Driving across the tarmac, the little plane felt spindly. But then Mild Max made a tight one-eighty at the top of the runway. There was a pause, as if for breath, and then the engines started to bellow. Leila, in a rear-facing seat, felt herself pressed against her four-point belt. They went from brrrr to bzzzz and then the wheels lifted free, and then there was no going back.

They climbed steeply. A thrum ran through the whole metal body of the plane and into her chest. Soon, Leila could see the cobra curves of the Columbia River far below. She leaned across Leo to look through the window on his side. He smelled a little like toast. Plus that nice mild dank, like a handful of mushrooms.

Chapter 28: Southern Oregon

When Mark woke — if that was the word — he figured he was dead and going to heaven. There was no sound at all but a pleasant wash. And what were those? Clouds? Really? It was clouds after all?

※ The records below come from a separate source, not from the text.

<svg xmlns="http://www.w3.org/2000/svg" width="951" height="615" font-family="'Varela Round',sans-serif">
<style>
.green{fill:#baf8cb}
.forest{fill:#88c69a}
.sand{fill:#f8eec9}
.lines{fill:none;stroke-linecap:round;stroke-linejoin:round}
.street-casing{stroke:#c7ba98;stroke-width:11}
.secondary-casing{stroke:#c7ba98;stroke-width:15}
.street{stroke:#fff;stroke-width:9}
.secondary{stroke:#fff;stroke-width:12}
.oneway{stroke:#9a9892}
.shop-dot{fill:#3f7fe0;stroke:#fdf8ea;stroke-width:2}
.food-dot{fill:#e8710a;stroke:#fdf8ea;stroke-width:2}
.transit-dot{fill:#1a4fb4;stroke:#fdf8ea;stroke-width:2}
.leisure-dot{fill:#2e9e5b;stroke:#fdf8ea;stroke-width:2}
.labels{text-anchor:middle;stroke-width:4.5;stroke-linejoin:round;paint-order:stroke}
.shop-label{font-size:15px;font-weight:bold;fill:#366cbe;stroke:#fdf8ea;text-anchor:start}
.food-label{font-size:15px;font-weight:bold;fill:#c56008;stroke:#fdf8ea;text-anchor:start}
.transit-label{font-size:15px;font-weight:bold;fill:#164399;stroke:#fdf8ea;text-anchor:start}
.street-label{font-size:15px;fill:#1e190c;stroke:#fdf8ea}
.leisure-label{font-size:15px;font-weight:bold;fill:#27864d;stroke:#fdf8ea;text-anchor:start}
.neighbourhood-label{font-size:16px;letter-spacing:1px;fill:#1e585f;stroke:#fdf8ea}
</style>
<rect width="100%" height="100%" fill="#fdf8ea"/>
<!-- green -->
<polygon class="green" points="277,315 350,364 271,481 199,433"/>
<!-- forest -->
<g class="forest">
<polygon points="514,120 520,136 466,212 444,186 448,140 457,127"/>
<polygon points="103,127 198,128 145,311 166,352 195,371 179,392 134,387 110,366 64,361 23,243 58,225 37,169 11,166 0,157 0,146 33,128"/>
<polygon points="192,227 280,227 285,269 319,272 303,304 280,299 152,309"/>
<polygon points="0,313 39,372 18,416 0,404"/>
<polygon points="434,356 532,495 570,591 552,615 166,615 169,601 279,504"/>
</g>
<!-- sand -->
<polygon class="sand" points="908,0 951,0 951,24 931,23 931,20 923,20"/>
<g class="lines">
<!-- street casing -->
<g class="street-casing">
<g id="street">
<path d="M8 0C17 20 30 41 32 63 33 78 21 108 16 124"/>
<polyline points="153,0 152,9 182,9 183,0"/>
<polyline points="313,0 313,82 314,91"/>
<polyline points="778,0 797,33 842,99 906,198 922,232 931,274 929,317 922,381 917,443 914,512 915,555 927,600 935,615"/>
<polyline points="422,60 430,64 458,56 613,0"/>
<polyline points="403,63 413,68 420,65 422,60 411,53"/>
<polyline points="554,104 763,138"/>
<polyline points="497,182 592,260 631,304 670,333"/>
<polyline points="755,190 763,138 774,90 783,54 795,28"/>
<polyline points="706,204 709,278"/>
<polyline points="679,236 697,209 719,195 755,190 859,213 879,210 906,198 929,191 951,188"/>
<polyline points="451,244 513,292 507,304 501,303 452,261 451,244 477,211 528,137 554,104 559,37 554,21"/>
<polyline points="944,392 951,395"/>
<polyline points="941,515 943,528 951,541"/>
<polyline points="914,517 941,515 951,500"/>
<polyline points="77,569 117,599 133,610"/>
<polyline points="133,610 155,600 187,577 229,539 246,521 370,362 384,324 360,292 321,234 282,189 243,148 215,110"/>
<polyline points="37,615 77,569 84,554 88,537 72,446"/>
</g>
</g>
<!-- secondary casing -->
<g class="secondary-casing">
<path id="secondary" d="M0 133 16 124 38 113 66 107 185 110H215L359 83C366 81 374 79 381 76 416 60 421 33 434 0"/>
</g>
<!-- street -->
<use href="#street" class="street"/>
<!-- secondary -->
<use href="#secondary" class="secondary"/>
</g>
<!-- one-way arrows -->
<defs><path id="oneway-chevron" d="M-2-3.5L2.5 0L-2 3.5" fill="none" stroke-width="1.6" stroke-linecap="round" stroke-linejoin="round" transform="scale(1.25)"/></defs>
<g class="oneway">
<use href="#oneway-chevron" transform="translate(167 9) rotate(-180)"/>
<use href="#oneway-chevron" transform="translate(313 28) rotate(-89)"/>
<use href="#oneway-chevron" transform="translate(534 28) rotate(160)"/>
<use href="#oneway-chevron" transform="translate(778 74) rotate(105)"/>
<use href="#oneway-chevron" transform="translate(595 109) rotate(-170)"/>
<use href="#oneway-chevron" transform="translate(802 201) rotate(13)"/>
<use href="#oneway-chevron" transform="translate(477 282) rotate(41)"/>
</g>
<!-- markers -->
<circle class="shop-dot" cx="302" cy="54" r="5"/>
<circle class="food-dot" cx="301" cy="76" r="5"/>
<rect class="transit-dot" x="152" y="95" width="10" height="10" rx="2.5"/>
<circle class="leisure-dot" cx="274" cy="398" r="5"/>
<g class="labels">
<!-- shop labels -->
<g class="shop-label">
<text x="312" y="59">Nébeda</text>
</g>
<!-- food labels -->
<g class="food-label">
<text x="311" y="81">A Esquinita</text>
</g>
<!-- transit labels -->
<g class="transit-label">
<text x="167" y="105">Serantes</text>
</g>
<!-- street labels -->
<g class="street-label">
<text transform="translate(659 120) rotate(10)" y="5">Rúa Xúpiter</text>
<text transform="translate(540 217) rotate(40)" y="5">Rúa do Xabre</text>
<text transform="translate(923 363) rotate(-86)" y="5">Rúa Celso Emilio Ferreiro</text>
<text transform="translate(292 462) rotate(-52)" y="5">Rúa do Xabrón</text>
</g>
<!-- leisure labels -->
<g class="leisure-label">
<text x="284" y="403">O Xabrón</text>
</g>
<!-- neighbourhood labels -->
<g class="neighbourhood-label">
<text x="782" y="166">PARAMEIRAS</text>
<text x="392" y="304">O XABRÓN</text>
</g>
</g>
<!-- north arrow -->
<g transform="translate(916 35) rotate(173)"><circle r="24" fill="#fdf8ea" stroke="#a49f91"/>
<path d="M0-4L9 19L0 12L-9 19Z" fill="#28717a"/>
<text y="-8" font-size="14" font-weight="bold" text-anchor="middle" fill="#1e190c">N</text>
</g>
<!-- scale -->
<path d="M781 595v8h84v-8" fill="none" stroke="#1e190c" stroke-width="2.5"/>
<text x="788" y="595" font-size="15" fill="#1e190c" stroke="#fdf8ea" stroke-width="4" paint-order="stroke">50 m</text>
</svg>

But, no, he was not dead. He was in a plane, a very small twin-engine plane. There was Leo Crane. And there was the girl from the Heathrow lounge — Lola or Leila or whatever. The time before was coming back to him. They’d collected him from Nike…No, they’d been waiting there for him. Then the pursuit and rescue by the same vehicle. The skate park and the power washer and the pill.

His head felt like a bag of crabs. Same as when he’d woken in the under-lit hallway of that hipster-kitsch hotel this morning. The dude who’d given him that hog roofie was up there in the cockpit, beside the pilot. The pilot looked like a fat, Indian George Clooney.